At the maximum height \({{v}_{y}}\) is zero, so from Eq. \eqref{1} when \({{v}_{y}}=0\), we have \(t=\frac{{{v}_{i}}\sin \theta }{g}\) which is the time when the projectile reaches the maximum height. Now replacing \(t\) in Eq. \eqref{4} by \(t=\frac{{{v}_{i}}\sin \theta }{g}\) we get the maximum height \(h\), so \({{y}_{\max }}=h\) is \[\begin{align*} {{y}_{\max }}&=h=({{v}_{i}}\sin \theta )\left( \frac{{{v}_{i}}\sin \theta }{g} \right)-\frac{1}{2}g{{\left( \frac{{{v}_{i}}\sin \theta }{g} \right)}^{2}} \\ \text{or,}\quad h&=\frac{{{v}_{i}}^{2}{{\sin }^{2}}\theta }{2g} \tag{6} \label{6} \end{align*}\] The total distance between the launch point and the point where the projectile hits the ground is the maximum horizontal range \(R\). Now we find the time in which the projectile hits the ground. When the projectile hits the ground \(y = 0\) in Eq. \eqref{4} so, \[\begin{align*} ({{v}_{i}}\sin \theta )t-\frac{1}{2}g{{t}^{2}}&=0 \\ \left( {{v}_{i}}\sin \theta -\frac{1}{2}gt \right)t&=0 \\ \text{Either,}\ \left( {{v}_{i}}\sin \theta -\frac{1}{2}gt \right)&=0\Rightarrow t=\frac{2{{v}_{i}}\sin \theta }{g} \\ \text{or,}\ t&=0 \\ \end{align*}\]The time \(t=0\) is the initial time when the projectile was lunched at the origin but \(t=\frac{2{{v}_{i}}\sin \theta }{g}\) is the time when the projectile hit the ground.

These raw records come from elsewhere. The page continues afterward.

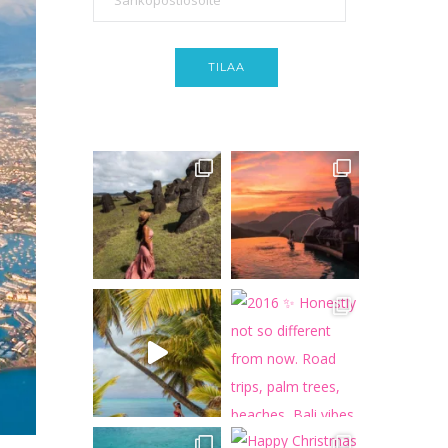
TILAA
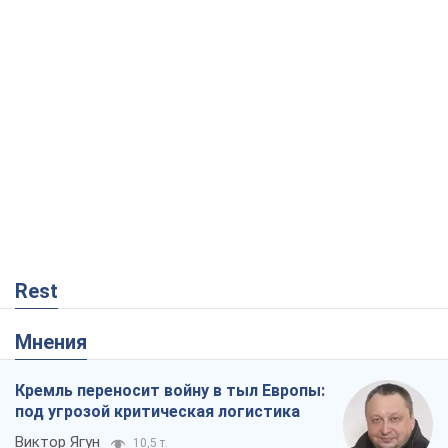
Rest
Мнения
Кремль переносит войну в тыл Европы:
под угрозой критическая логистика
Виктор Ягун
10,5 т.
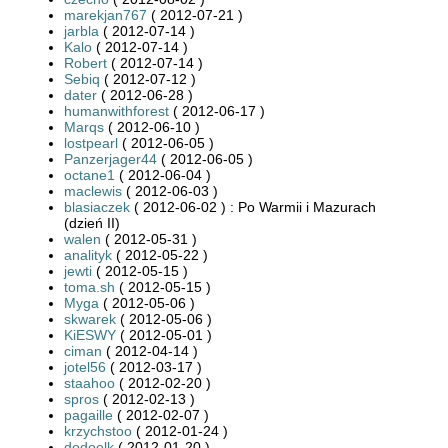
marekjan767
( 2012-07-21 )
jarbla
( 2012-07-14 )
Kalo
( 2012-07-14 )
Robert
( 2012-07-14 )
Sebiq
( 2012-07-12 )
dater
( 2012-06-28 )
humanwithforest
( 2012-06-17 )
Marqs
( 2012-06-10 )
lostpearl
( 2012-06-05 )
Panzerjager44
( 2012-06-05 )
octane1
( 2012-06-04 )
maclewis
( 2012-06-03 )
blasiaczek
( 2012-06-02 ) : Po Warmii i Mazurach
(dzień II)
walen
( 2012-05-31 )
analityk
( 2012-05-22 )
jewti
( 2012-05-15 )
toma.sh
( 2012-05-15 )
Myga
( 2012-05-06 )
skwarek
( 2012-05-06 )
KiESWY
( 2012-05-01 )
ciman
( 2012-04-14 )
jotel56
( 2012-03-17 )
staahoo
( 2012-02-20 )
spros
( 2012-02-13 )
pagaille
( 2012-02-07 )
krzychstoo
( 2012-01-24 )
dodoelk
( 2012-01-20 )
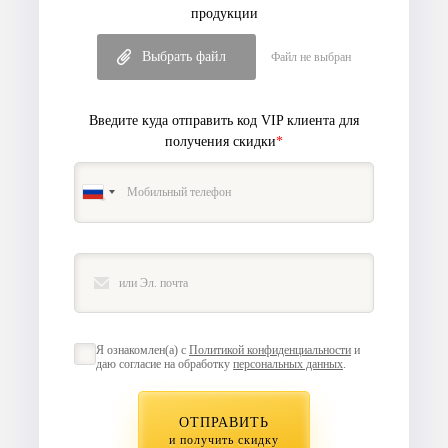
продукции
Выбрать файл
Файл не выбран
Введите куда отправить код VIP клиента
для
получения скидки
*
Я ознакомлен(а) с
Политикой конфиденциальности
и
даю согласие на обработку
персональных данных
.
ОТПРАВИТЬ
и получить скидку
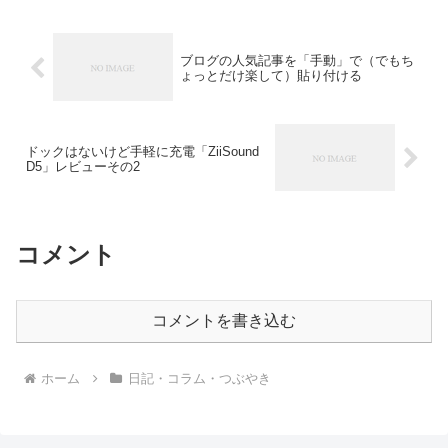
ブログの人気記事を「手動」で（でもち
ょっとだけ楽して）貼り付ける
ドックはないけど手軽に充電「ZiiSound
D5」レビューその2
コメント
コメントを書き込む
ホーム
日記・コラム・つぶやき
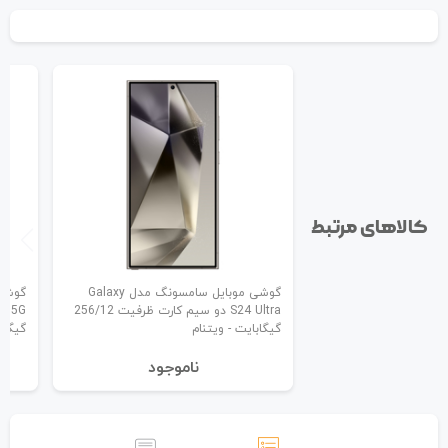
کالاهای مرتبط
گوشی موبایل سامسونگ مدل Galaxy
S24 Ultra دو سیم کارت ظرفیت 256/12
گیگابایت - ویتنام
گیگاب
نا‌موجود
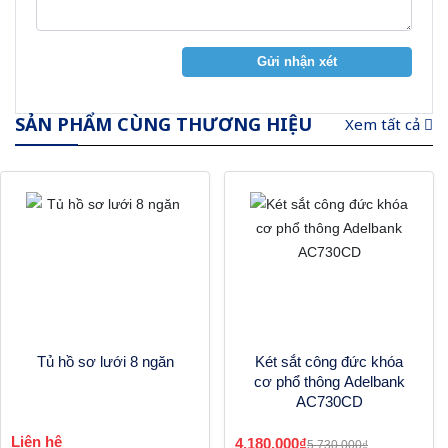
Gửi nhận xét
SẢN PHẨM CÙNG THƯƠNG HIỆU
Xem tất cả
Tủ hồ sơ lưới 8 ngăn
Két sắt công đức khóa
cơ phổ thông Adelbank
AC730CD
Liên hệ
4.180.000₫
5.730.000₫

In both cases the height of the projectile \(y\) is zero. To find the maximum horizontal range we use \(t=\frac{2{{v}_{i}}\sin \theta }{g}\) and put this value in Eq. \eqref{3}. Using Eq. \eqref{3} the maximum horizontal range \({{x}_{\max }}=R\) is,

\[\begin{align*} & {{x}_{\max }}=R={{v}_{i}}\cos \theta \left( \frac{2{{v}_{i}}\sin \theta }{g} \right)=\frac{2{{v}_{i}}^{2}\sin \theta \cos \theta }{g} \\ & \text{or,}\quad R=\frac{{{v}_{i}}^{2}\sin 2\theta }{g} \tag{7} \label{7} \end{align*}\]

The time the projectile takes to the reach the ground is two times the time it takes to reach the maximum height.

The above derivation and the nature of how a projectile motion takes place lead us to understand that the two motions a projectile has are completely independent with each other. It is the same thing as one motion does not know the existence of the other motion and vice versa. And we can simply use the equations of motion (kinematic equations) for solving the complicated looking problem easily (equation of the trajectory of the projectile).